### TEXTE FOURNI:
Boissard me dit qu’il a vu à Florence Rossini, qui s’ennuie horriblement.

Ce jour, dîné chez Pierret avec Riesener, son ami Lassus, Feuillet, Durieu. J’en ai rapporté cette triste impression, qui dure encore le lendemain et que le travail a pu seul atténuer, celle de la secrète inimitié de ces gens-là pour moi. Il y a là-dessous une ioule de sentimens, qui, par momens, ne prennent pas seulement la peine de mettre un masque… Je suis isolé maintenant au milieu de ces anciens amis !… Il y a une infinité de choses qu’ils ne me pardonnent point, et en première ligne, les avantages que le hasard me donne sur eux.

— Le protégé de David se nomme Albert Borel-Roget, fils d’Emile Roget, graveur en médailles, de talent, mort sans fortune. Il a obtenu le 1er février 1852 une demi-bourse d’élève communal au lycée Napoléon, sa mère ne peut payer les cinq cents francs de surplus et demande une bourse entière.

— « Voltaire, dit Sainte-Beuve prenant Gui Patin sur l’ensemble de ses lettres, l’a jugé sévèrement et sans véritable justice. » Voici ce qu’en dit Voltaire : « Il sert à faire voir combien les auteurs contemporains qui écrivent précipitamment les nouvelles du jour sont des guides infidèles pour l’histoire. Ces nouvelles se trouvent souvent fausses ou défigurées par la malignité ; d’ailleurs, cette multitude de petits faits n’est guère précieuse qu’aux petits esprits. »

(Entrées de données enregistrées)
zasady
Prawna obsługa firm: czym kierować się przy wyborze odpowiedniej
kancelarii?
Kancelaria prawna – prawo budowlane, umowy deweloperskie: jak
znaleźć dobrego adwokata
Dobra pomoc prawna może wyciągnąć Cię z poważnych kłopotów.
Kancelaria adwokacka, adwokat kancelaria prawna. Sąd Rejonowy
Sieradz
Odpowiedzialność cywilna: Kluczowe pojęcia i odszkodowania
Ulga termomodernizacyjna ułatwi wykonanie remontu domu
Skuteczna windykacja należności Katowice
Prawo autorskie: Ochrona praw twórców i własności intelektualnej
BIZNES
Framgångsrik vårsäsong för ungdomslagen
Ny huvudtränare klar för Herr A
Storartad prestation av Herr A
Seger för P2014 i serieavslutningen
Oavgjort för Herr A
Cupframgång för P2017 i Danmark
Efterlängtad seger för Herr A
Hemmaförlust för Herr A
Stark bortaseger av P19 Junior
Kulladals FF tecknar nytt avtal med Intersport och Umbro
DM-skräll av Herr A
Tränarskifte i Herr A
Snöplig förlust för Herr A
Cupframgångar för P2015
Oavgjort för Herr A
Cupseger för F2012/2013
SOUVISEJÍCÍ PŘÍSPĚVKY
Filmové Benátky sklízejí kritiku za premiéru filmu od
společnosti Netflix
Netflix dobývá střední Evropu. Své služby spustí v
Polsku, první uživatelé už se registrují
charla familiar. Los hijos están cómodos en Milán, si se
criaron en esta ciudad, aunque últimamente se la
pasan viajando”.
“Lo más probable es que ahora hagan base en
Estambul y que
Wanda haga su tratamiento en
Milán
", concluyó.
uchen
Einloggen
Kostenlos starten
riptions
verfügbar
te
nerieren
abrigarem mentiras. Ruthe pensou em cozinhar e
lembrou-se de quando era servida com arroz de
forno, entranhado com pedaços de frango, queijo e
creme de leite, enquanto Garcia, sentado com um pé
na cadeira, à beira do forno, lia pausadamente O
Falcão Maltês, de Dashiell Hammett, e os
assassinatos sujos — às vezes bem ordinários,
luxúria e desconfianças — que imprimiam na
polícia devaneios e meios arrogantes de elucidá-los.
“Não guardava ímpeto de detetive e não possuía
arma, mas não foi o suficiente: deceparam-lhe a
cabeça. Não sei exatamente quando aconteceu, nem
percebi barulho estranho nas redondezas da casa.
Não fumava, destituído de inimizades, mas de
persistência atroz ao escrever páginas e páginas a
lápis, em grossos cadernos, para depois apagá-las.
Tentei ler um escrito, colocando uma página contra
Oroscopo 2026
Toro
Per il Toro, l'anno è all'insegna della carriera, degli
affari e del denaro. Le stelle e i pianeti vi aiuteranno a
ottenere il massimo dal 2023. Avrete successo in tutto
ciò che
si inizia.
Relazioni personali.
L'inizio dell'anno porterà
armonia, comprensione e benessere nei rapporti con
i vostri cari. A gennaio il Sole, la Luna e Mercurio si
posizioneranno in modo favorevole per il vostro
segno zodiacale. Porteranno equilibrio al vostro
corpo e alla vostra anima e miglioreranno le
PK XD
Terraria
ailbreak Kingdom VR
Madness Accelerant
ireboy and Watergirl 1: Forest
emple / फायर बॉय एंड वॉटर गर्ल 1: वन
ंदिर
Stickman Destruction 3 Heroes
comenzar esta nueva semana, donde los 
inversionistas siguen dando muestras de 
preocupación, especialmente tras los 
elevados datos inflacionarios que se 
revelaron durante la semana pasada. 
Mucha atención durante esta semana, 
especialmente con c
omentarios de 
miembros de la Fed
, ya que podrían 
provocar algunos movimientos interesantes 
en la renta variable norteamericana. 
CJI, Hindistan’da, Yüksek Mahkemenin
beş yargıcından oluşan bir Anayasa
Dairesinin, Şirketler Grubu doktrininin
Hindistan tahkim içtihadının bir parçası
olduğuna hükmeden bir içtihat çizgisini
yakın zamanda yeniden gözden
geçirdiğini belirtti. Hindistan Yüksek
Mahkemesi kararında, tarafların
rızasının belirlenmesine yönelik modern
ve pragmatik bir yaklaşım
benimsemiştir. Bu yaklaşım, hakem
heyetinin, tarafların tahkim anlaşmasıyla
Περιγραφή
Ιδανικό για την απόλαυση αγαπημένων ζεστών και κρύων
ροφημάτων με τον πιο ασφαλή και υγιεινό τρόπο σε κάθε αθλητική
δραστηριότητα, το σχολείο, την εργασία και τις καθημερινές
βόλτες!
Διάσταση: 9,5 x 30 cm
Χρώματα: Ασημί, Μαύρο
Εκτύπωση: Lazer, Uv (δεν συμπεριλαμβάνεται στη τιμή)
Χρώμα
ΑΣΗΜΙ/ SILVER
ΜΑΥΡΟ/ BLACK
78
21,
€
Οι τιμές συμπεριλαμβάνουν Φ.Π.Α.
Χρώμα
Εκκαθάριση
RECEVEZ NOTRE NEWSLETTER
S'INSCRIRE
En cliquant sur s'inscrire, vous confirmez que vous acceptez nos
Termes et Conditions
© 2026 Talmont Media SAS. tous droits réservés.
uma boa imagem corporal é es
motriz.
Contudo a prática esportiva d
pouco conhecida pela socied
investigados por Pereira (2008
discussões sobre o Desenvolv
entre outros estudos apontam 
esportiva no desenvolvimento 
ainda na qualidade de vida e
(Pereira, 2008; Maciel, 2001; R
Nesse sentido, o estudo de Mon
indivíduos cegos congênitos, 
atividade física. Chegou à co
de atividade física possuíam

### CONSIGNE:
Dans le texte fourni, à quelle date Albert Borel-Roget a-t-il obtenu une demi-bourse d'élève communal au lycée Napoléon ?

### CORRIGÉ:
Le 1er février 1852.